DIRECTIONS: Reproduce the data exactly and drop any pictures it holds.

PROVIDED MATERIAL:
════════════════

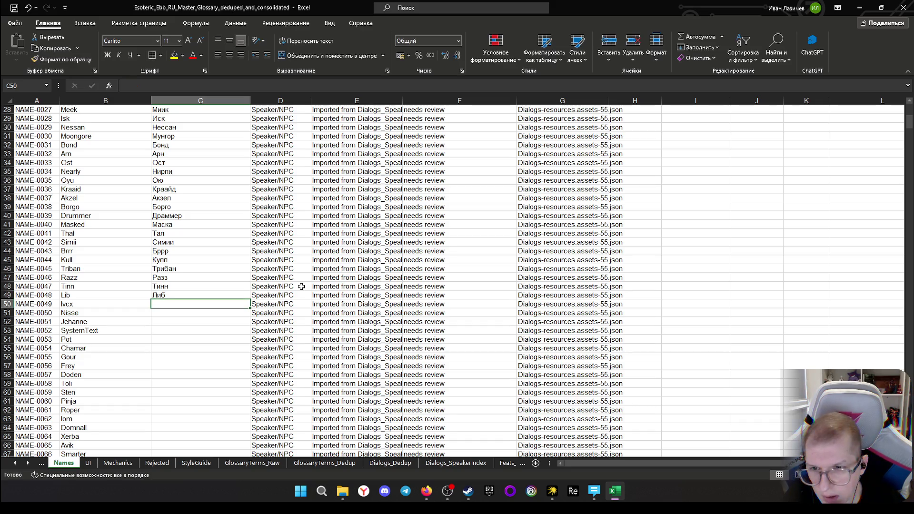
Copy the English name Ivcx from row 50
{"action": "left_click", "coordinate": [83, 304]}
{"action": "key", "text": "ctrl+c"}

════════════════

PROBLEM SOLUTION:
Copy the English name Ivcx from row 50
{"action": "left_click", "coordinate": [83, 304]}
{"action": "key", "text": "ctrl+c"}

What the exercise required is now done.